Latest TSMC Price Hikes Signal Chip Shortages Could Stretch Into 2023
It could still be a bit before the industry-wide shortage of silicon eases up and dissipates completely. While it is difficult to precisely anticipate exactly when the situation will improve, there are signs that indicate it could be another long year for consumers and manufacturers alike. Such as the rising costs of wafers produced by TSMC.
TSMC is one of the biggest players in the semiconductor space. All of the major players source at least some of their silicon from TSMC, both fab and fabless outfits, including Intel, AMD, and NVIDIA, to name just a few of its clients. So any pricing and supply data related to TSMC is relevant to the industry as a whole.
Keeping that in mind, TSMC has apparently sent out notices to its customers to update them on adjusted pricing going forward, according to Counterpoint Research. The notices indicate TSMC is raising wafer prices across its main nodes beginning next year. And as such, we can surmise that supply will not be catching up to demand in the near future.
"The change in its pricing strategy from 2022 implies not only stronger market demand going forward, but also that the capacity tightness will persist in the next few quarters," the market research firm says. "Aside from the market mechanism, the new price strategy also protects foundries from both short-term and long-term uncertainties, such as double-booking effect (massive order cancellation), supply chain disruptions (increase in shipping cost) and geopolitical complexities, which may affect their production margins/profits."
TSMC's biggest increases will affect more mature nodes, such as 22-nanometer and up. Compared to the first quarter of 2020, prices on 22nm/28nm technologies had already risen by as much as 40 percent, and those nodes are set to see another 10-20 percent jump next year.
Fortunately, more advanced nodes like 7nm and 5nm won't see price increases quite as dramatic. These are already more expensive to produce, and are being used for cutting edge products (like Zen 4 and RDNA 3 chips). The market research firm predicts an average 5 percent jump in price for 7nm/6nm nodes, while 5nm should stay the same.

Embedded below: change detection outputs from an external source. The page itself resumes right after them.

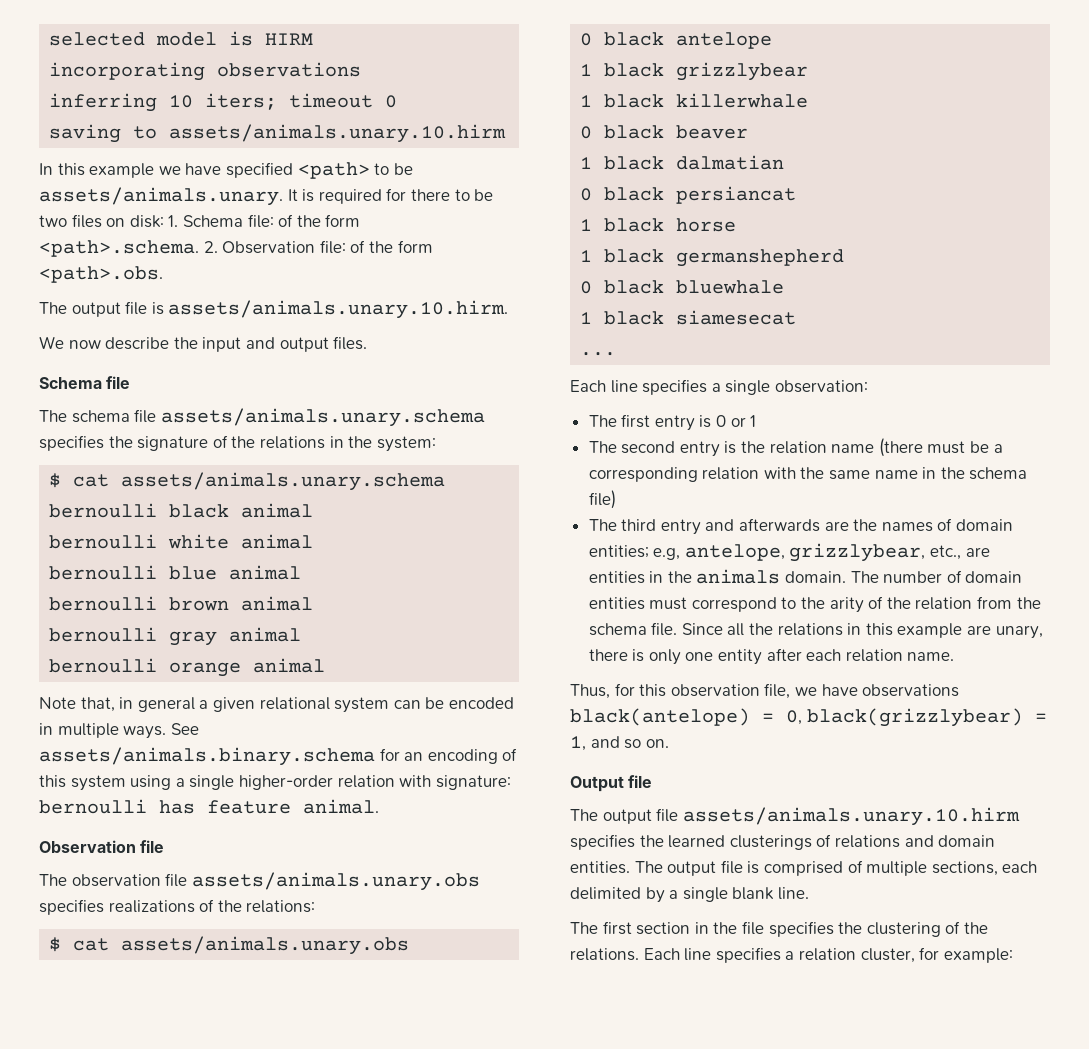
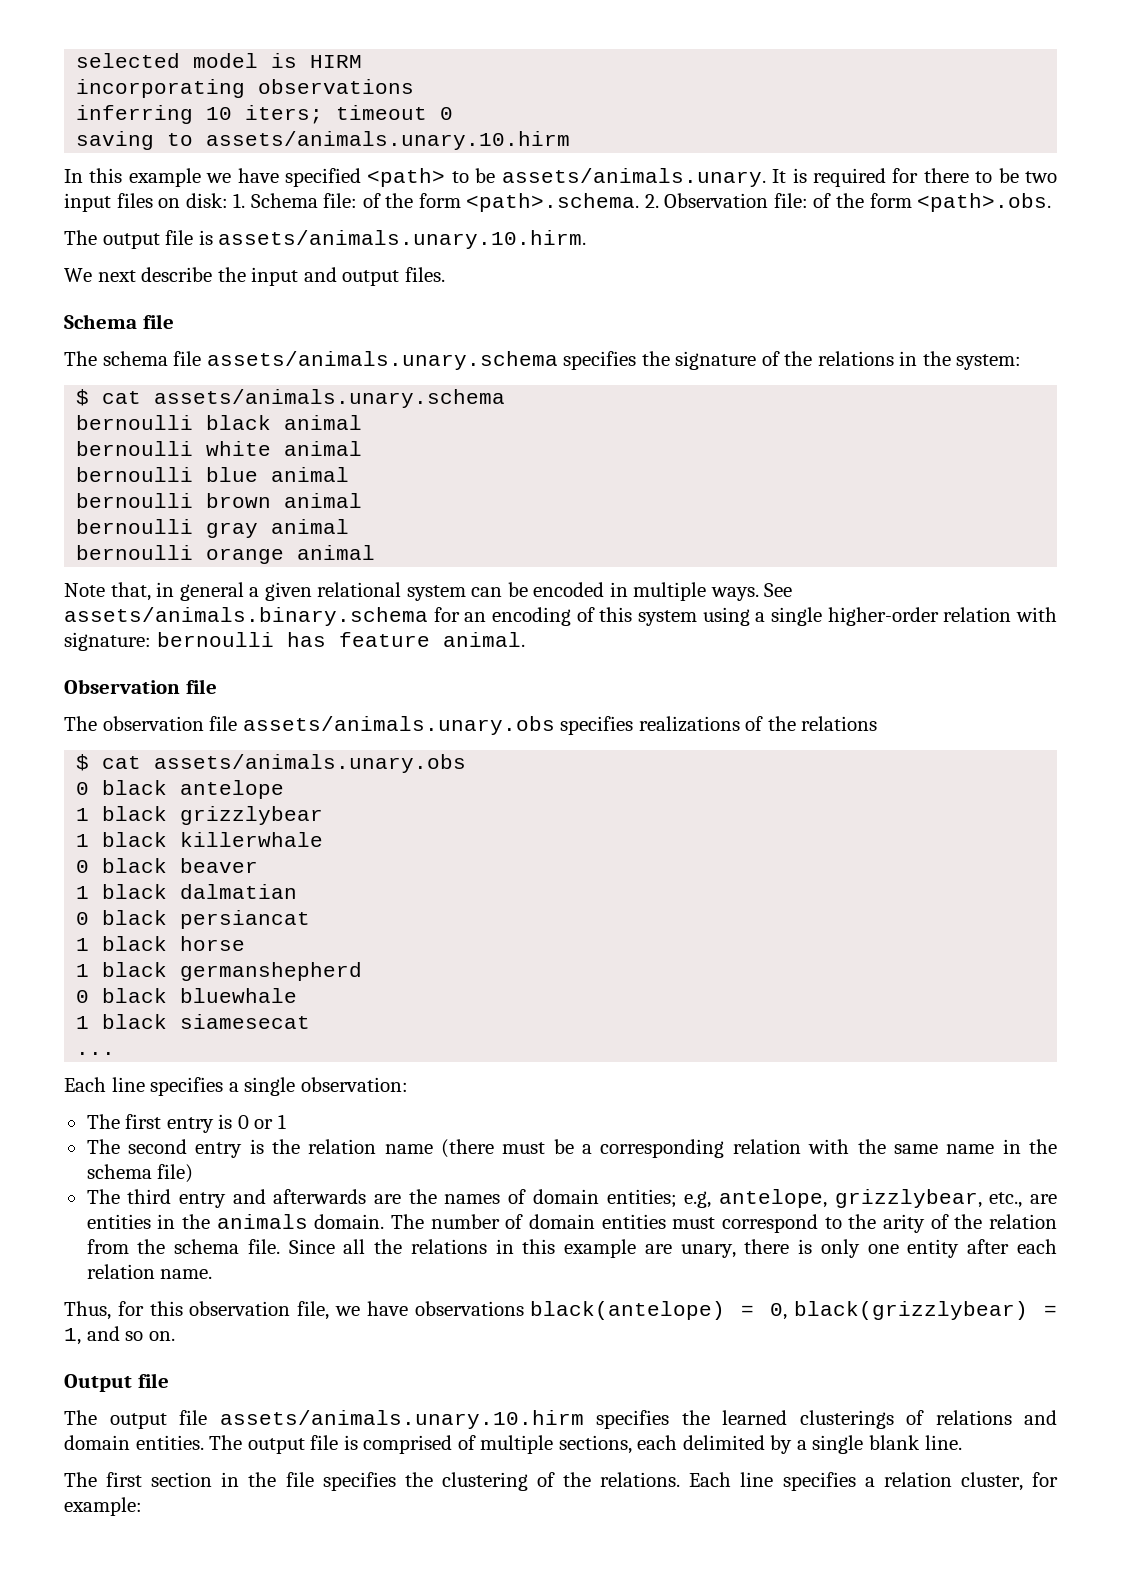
(67, 221) none -> [64,193,111,212] input
[68,340,101,349] now -> [97,270,136,282] next
[246,900,316,913] relations: -> [801,716,878,731] relations

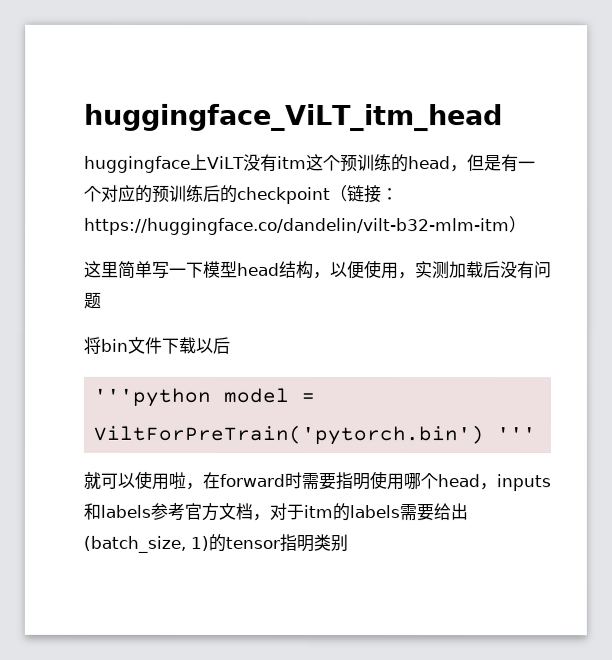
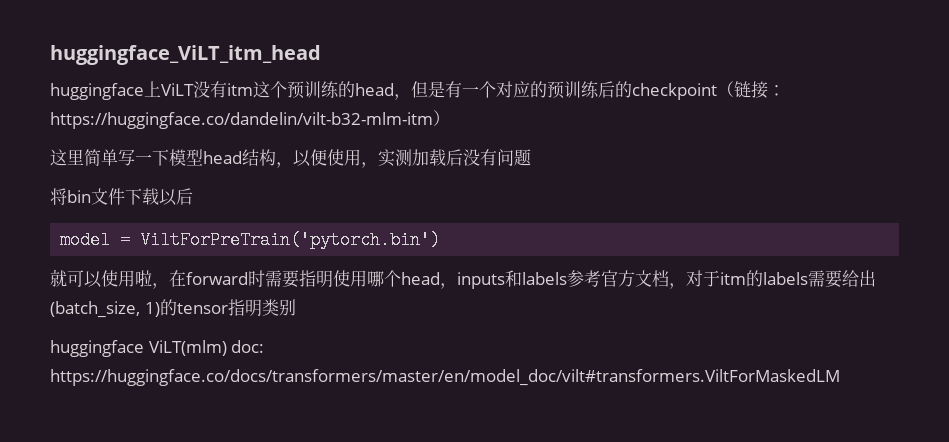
[93,387,212,407] '''python -> (193, 196) none
[496,427,537,441] ''' -> (441, 240) none
(348, 543) none -> [50,340,265,357] [50,369,840,386] // huggingface ViLT(mlm) doc: https://huggingface.co/docs/transformers/master/en/model_doc/vilt#transformers.ViltForMaskedLM

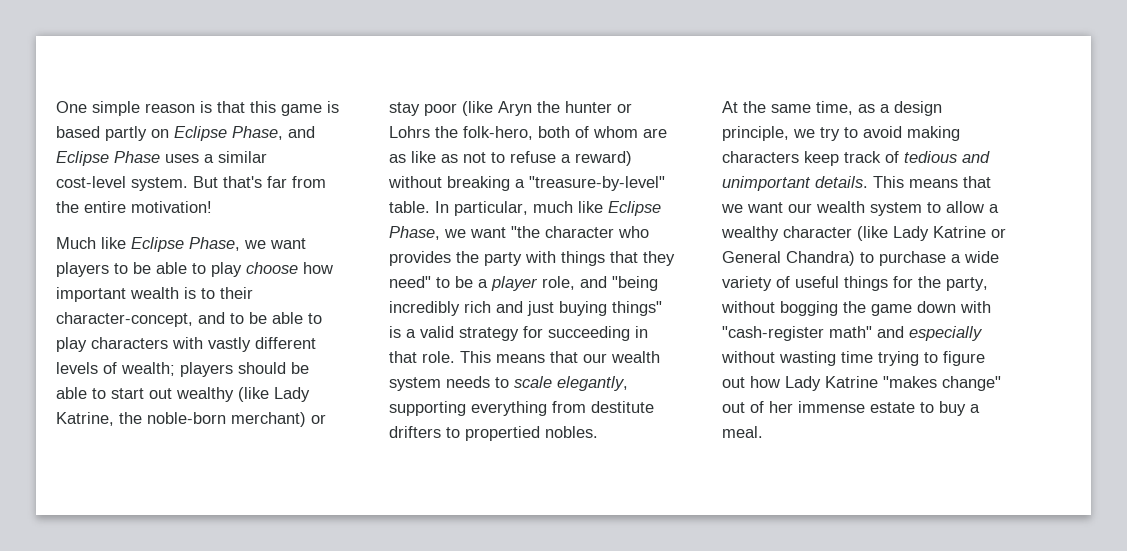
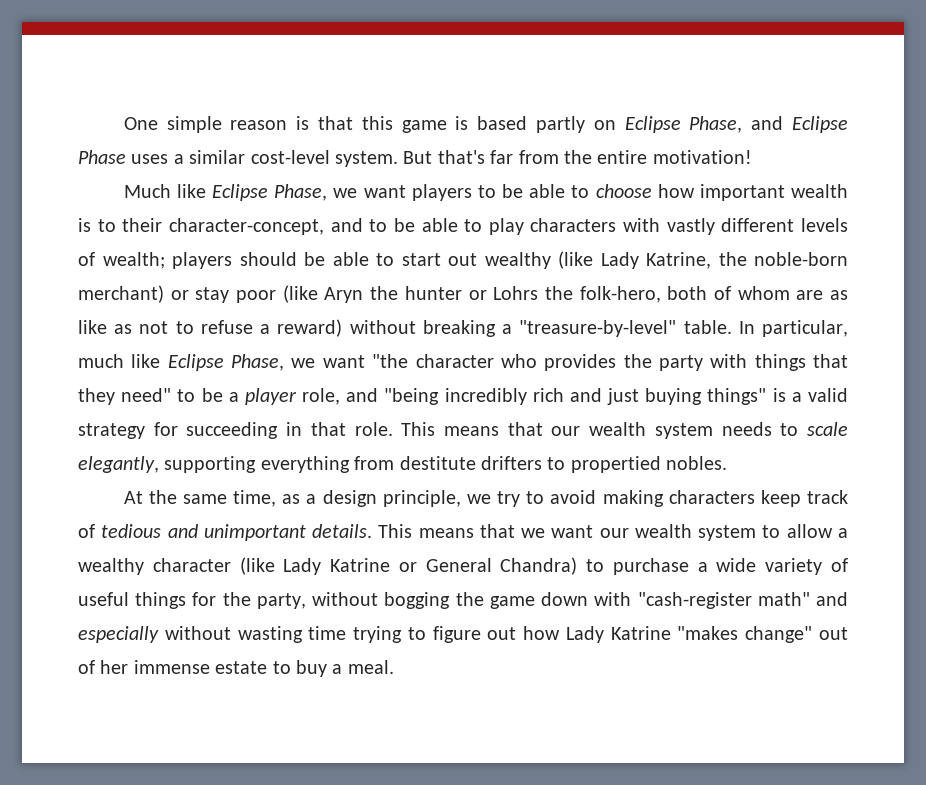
[211,262,242,277] play -> (590, 191) none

There are a couple of takeaways from this data. The first one is that things like high-end graphics cards, game consoles, and other items that are in short supply (relative to demand) may continue to be hard to obtain for part or even most or all of next year. And secondly, increased costs on the manufacturing side could very well be passed on to consumers.
This will vary by product category. The market research firm points to smartphones specifically, noting thatt logic ICs account for 30-40 percent of the total bill of material (BoM) cost. However, the price increases are likely to mostly affect lower end handsets, with phone makers perhaps more willing to absorb part of the price increases for their premium phones that already command top dollar.
On the bright side, this should all be temporary, to an extent. TSMC and Intel are both investing billions of dollars into new and expande fab sites, and eventually those investments will bear fruit. Until then, as consumers, we'll just have to grin and bear what the market offers.